There is, and KRCG's Teresa Snow had the test to explains how it works.

Like many people who have this test, I do not have all the risk factors for heart disease but have a family history of it.

The CT scanner at Advanced Radiology looks at the build-up of calcified plaque in coronary arteries.

Plaque is made up of fat, cholesterol and calcium," says radiologist Alan Hillard. "So we see one of those three elements. It's a very good predictor statistically, of heart disease."

After my heart rate slowed to around 80, the scan started. I had to hold my breath for a few seconds to make sure I was in the right position, then hold it again for the test.

It took just 8 seconds for the machine to take dozens of painless pictures of my heart.

With today's technology you don't have to wait hours for film to be developed. The pictures will go straight to the computer then off to the radiologist to be interpreted. Everyone who gets the cardiac calcium score, leaves with their numbers in hand.
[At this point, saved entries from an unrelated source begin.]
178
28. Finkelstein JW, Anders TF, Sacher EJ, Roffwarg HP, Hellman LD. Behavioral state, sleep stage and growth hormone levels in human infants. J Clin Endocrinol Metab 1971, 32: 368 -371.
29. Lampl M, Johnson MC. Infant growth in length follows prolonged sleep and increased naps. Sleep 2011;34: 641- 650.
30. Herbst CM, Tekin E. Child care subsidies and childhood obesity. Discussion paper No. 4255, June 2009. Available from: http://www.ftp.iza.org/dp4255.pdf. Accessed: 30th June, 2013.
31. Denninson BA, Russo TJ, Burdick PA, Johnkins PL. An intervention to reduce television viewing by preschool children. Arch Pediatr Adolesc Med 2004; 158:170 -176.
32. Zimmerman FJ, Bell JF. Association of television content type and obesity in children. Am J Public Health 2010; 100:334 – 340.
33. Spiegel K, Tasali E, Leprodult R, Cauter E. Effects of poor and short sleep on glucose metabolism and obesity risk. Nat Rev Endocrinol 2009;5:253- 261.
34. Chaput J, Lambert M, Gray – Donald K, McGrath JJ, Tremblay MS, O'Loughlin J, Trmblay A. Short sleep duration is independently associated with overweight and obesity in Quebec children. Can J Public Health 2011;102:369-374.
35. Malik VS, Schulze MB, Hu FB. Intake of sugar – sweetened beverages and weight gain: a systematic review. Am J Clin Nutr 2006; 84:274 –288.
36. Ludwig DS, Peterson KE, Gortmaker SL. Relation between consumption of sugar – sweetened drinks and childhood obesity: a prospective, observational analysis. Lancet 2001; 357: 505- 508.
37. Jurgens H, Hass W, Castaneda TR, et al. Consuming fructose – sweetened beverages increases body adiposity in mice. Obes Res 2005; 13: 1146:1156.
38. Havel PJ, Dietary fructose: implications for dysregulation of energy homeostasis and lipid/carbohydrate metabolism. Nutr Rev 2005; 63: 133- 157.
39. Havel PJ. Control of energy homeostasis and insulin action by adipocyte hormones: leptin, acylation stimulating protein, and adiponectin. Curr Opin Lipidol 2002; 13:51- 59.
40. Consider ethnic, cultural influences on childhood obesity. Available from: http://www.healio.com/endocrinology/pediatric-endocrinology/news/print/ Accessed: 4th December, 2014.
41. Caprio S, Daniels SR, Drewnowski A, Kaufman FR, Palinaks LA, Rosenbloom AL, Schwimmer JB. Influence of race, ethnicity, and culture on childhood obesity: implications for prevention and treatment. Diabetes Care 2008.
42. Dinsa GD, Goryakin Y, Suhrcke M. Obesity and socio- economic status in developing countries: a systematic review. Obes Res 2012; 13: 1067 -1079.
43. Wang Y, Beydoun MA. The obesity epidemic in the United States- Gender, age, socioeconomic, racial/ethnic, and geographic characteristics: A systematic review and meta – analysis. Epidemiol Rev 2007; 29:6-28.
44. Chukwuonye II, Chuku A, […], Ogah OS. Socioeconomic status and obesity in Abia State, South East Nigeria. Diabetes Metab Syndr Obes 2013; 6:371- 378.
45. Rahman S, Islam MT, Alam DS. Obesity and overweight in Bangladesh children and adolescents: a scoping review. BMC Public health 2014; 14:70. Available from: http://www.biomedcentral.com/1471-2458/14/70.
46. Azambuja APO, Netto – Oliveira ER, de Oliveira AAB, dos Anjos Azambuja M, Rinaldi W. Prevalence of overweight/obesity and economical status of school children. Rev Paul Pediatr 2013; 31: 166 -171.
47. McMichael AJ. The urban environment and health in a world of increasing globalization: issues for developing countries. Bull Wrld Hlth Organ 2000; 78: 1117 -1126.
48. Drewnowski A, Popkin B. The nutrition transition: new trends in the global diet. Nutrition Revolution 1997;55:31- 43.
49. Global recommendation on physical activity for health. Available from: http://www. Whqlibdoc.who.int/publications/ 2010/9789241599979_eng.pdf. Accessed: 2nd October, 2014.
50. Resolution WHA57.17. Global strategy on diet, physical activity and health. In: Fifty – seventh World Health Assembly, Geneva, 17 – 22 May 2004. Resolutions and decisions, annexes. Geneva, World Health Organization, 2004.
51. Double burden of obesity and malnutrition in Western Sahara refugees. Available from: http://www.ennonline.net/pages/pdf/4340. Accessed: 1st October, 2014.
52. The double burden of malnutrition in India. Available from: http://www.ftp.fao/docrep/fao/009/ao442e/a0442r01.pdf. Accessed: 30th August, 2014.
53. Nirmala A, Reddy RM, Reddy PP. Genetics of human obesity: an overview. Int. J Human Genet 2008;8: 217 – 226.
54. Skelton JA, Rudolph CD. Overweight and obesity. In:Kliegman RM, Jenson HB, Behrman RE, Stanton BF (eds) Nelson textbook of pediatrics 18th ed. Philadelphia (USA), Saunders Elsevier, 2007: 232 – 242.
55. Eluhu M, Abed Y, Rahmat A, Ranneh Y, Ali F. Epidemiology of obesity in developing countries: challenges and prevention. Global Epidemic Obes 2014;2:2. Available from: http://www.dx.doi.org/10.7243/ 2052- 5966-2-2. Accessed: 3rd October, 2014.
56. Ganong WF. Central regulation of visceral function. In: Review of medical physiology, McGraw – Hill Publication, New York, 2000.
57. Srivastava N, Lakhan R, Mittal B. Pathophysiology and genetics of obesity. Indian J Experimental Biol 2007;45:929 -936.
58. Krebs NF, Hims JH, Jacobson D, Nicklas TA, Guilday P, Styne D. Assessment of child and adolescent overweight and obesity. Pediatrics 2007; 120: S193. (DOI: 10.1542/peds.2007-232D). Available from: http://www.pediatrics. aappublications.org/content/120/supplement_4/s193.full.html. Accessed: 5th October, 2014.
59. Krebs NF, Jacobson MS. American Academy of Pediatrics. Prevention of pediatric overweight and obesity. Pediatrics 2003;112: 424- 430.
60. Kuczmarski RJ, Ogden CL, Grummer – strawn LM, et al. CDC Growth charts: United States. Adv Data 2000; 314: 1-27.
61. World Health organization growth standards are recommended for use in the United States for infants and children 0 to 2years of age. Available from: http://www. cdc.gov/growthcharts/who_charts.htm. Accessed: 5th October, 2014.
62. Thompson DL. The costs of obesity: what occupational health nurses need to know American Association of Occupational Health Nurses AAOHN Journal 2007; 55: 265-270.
The pictures will show bright spots where there is calcium. Steven Regier felt great but had high cholesterol when he had the scan.

"It started the ball rolling that basically kept me alive," believes Regier. "If I wouldn't have had that done, there's a good chance I wouldn't be alive right now." His high score lead to more tests and six bypasses.

Dr. Wendell Williams of the Jefferson CIty Medical Group says the scan is a good convincer for people who have risk factors for heart disease, but feel too good to make lifestyle changes.

"They can see something concrete where calcium is building up in their coronary arteries, and they know that and they can hold that in their hand. Then they're much more receptive to making life style changes, whether it be diet, regular exercise, weight loss, stopping smoking or medication," says Williams.

Others need reassurance that they are at low risk for a heart attack.

"Because sometimes there's the psychology of, 'Gee I just gotta know'," says Hillard.

The calcium scoring goes from zero to 1000, anything above 400 is cause for concern

For me the test offered peace of mind, when I found my score is zero.

That is an almost 100 percent predictor that I will not have heart disease in the next 3-5 years.

The debate continues in the medical field over whether it's prudent to use the CT scan on everyone as a screening test, like a mammogram.